21

148 25 11
                                    

"DASYA!" Teriak Tasha histeris.

Ia berlari mendekati kedua putrinya. Tasha berusaha sekuat tenaga untuk melepaskan tangan Disya yang masih mencekik Dasya.

Dasya wajahnya sudah memerah, ia mulai kehabisan nafas. Namun, ia tidak berkutik sekali pun.

"Disya, Dasya itu kakak kamu. Sadar, Nak!!" Tasha mengingatkan Disya.

Tasha menekan pergelangan Disya yang diperban karena Disya enggan melepaskan tangannya dari leher Dasya.

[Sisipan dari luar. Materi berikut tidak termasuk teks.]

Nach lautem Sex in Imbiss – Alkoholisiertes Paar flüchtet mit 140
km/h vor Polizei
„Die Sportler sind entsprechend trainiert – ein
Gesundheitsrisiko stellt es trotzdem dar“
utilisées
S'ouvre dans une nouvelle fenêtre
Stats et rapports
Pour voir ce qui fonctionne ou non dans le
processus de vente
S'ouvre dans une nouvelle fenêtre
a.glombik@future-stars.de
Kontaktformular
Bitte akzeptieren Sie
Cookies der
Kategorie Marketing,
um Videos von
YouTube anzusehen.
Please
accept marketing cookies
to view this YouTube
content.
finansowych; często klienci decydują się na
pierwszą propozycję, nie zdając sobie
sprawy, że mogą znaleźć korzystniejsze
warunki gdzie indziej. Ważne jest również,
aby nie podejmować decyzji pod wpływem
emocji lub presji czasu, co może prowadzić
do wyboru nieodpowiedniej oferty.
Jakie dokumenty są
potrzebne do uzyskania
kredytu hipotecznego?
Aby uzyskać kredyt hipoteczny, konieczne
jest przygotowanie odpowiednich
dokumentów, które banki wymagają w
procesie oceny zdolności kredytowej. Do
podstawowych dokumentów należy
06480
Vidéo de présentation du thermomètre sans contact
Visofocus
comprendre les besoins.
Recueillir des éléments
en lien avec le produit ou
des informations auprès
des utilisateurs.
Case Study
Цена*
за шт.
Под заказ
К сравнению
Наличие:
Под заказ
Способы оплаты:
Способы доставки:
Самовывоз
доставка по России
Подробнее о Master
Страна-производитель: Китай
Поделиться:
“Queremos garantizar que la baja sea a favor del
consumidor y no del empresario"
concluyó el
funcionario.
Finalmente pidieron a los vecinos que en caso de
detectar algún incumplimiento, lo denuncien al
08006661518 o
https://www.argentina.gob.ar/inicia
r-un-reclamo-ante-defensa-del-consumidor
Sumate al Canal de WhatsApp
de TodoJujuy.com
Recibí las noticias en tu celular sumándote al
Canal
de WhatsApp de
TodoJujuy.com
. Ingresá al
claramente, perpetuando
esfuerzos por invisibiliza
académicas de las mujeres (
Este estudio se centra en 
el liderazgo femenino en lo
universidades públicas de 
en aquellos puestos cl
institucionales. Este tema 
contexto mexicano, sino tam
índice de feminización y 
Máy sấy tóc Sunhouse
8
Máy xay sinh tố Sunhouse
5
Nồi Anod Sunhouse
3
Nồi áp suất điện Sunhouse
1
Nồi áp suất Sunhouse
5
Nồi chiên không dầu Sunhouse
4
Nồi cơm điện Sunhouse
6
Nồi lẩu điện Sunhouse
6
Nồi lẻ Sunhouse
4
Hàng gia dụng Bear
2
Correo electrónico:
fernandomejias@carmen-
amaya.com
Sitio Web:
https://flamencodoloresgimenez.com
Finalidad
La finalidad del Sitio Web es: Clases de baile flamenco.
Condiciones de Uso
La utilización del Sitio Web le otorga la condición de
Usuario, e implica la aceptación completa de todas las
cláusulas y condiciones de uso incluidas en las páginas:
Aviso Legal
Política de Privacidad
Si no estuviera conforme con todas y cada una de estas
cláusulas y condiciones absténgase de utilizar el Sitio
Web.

Tasha memeluk erat Dasya yang melemas. "Maafin Mama, ya, Sayang."

Tasha mengecup dahi Dasya berulang kali. “kenapa kamu diam aja? "

Tasha melirik Disya yang memandangnya. Anaknya itu memandang dirinya dengan tatapan sinis, tak peduli jika Dasya, Saudarabya benar-benar mati.

Tasha mengelus punggung Dasya yang melemas dipelukannya.

"Kalo aku ngelawan, aku yang salah, Ma." Jawab Dasya pelan.

"Maafin Mama." Ucap Tasha sekali lagi. Ia tidak bisa mengatakan apapun kecuali maaf.

🥀

"DASYA!!!" Teriak Sandi seraya menggedor pintu kamarnya.

Pertengkaran akan dimulai kembali. Dengan dirinya yang disalahkan oleh Sandi.

Dasya yang sedang mengerjakan tugas itu segera membukakan pintu. Amarah Papanya terlihat jelas di mata pria paruh baya itu.

'Plak'

Satu tamparan berhasil membuat Dasya terkejut.

"Itu tamparan karena kamu berlaku seperti jalang."

Ucapan Papanya benar-benar membuatnya terluka, seorang ayah mengatakan hal itu kepada putrinya.

'Plak'

"Itu karena kamu bodoh. Kamu tidak mendengarkan perintah Saya, kamu malah kabur dengan Raka, pemuda yang gak jelas itu."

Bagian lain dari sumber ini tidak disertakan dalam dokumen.